From a 6ha organic vineyard created in 2014. Another little surprise. The grape is Aligoté, sometimes used in a Kir with cassis liqueur. Here it is handled beautifully not as tart or aggressive as in the past. Salty, licorice-like fennel. White pepper. A nice balance with a gentle mouthfeel, quite long rounded with soft acids.
“Precise and sharp, a perfect aperitif, good with paté,” says Jean Pierre.
Monthélie, Domaine Jacques Bavard 2015.
Rubbing shoulders with grand vineyards this little chardy gem is aged 12 months in oak barrels without stirring. Then six months in stainless steel before bottling without fining or filtration.
Bright and sharp, aromatic and well balanced. Fine and smooth with good refreshing acids. Serve with prawns just tossed in the pan, or soft blue cheeses.
Viré-Clessé, Quintaine Domaine Michel 2015.
The Michel family has been growing vine here for 6 generations, now with 21h of vines averaging 60 years old on the best slopes.
Aged 24 months in stainless steel, this gives us more traditional deep chardonnay notes of roast nuts and honey with white flowers. Full flavoured, complex, lovely balance with a clean finish. Yum.

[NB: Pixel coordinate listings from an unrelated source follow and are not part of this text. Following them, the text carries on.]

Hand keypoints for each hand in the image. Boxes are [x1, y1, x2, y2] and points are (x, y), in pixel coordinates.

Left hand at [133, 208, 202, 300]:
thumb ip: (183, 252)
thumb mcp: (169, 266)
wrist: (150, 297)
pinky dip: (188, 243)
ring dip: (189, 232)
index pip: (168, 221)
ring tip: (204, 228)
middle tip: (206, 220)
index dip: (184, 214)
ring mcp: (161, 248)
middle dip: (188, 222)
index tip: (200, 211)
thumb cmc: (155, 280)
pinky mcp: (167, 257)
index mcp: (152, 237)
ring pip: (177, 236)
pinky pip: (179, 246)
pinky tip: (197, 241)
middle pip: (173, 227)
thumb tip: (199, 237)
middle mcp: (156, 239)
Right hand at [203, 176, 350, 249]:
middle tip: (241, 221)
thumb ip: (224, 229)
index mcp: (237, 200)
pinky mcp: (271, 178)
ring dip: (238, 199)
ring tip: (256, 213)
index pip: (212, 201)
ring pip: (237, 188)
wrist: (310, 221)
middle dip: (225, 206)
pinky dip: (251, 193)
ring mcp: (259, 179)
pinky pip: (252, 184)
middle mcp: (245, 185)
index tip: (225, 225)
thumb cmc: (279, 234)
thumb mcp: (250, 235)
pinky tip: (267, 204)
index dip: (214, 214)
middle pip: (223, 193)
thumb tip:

Great with chicken dishes, ris de veau or creamy risotto.
Now the reds
Irancy, Fût de chêne, Domaine Verret 2015.
Jean-Pierre continues to surprise and delight. Irancy is the only appellation allowed a second red grape – César. Sounds familar, the Romans brought it with them. This wine has a pinot nose but something darker lurks. Quite firm. “A bit green now, but will much develop over 5 years.” Pinot here can be a bit thin by itself, César adds some firmness.
Givry, Les Teppes, Domaine Michel Sarrazin et fils 2016.

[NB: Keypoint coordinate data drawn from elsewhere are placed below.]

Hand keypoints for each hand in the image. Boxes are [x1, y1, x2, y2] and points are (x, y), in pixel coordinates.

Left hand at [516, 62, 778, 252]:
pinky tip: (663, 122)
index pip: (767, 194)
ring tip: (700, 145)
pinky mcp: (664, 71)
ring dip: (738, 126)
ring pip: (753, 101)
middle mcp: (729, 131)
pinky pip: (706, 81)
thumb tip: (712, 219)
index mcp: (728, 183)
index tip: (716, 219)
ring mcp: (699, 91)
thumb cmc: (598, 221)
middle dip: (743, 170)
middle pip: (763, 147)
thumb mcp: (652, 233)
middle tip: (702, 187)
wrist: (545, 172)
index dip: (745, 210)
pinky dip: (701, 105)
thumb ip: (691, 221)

Quite firm on the nose and darkish swirled in the glass. (Even some powerful pinots can be palish to look at). In the mouth this wine is cool and refined with a nice level of juicy fruit. Easy to drink with fine tannins. “Elegant. Very young, from a good vintage. Needs 4-5 years”

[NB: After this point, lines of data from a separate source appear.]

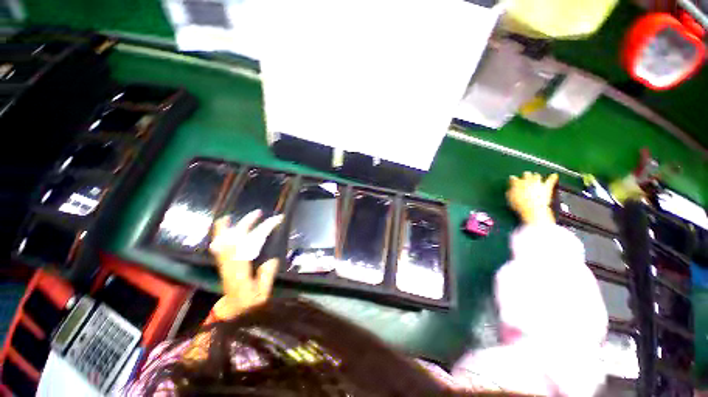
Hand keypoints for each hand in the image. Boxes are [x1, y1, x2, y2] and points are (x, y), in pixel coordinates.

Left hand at [209, 209, 283, 319]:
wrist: (231, 313)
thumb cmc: (248, 304)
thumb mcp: (262, 295)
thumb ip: (266, 277)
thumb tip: (272, 259)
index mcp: (241, 270)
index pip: (251, 244)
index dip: (263, 230)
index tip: (276, 221)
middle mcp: (230, 263)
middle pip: (235, 239)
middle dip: (246, 224)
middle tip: (258, 213)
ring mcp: (223, 263)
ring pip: (222, 241)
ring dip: (226, 228)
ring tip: (229, 216)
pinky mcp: (222, 264)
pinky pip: (218, 246)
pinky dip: (218, 236)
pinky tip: (220, 230)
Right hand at [506, 172, 557, 224]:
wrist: (532, 208)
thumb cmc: (518, 205)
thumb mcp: (509, 199)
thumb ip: (509, 192)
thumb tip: (510, 189)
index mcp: (516, 183)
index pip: (513, 178)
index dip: (512, 180)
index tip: (512, 181)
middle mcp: (527, 180)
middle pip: (526, 174)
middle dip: (525, 175)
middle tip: (525, 178)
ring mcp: (538, 183)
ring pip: (537, 175)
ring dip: (535, 176)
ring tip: (535, 177)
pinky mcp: (546, 187)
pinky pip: (551, 180)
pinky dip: (553, 177)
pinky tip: (554, 175)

Santenay, Comme Dessus, Domaine Roux Père et fils, 2016.
A tiny fifth generation family estate. 100% pinot, hand-picked, traditional vinification in vats. Matured in one-third new oak barrels for 15 months. Pure pinot nose, soft fruit still a bit firm in the mouth. “More austere, more concentrated, lots of fruit but a tight young wine needing 4-5 years.”
Fixin, Crais de Chêne Domaine René Boumier 2015.
50-year-old vines, organic certified. Aged 18 months in one-third new oak. (More than 3 years old the barrels contribute not much in extra complexity). A bit chalky and minerally on the nose, with a super surge of dark fruits in the mouth. Full complex and lengthy. Delicate tannins. “From fantastic terroir in Fixin, the little brother of Gevrey Chambertin. Blackberry black currants. The tannins are important. You need some but not too firm. Make the wine dry and delicate in the mouth. They should be soft so you go for a second glass.”
Such is the allure of pinot noir and chardonnay at their best we should all be content, well if not quite content, at least welcoming to the offerings of it’s more modest appellations.
Thanks to Jean Pierre, we looked at just eight, but there will be many more of village quality in your bottle shop. A steady stream of delights. These ones would cost a fraction of the Grands Crus, not cheap but certainly in the ‘affordable between friends’ range for true believers.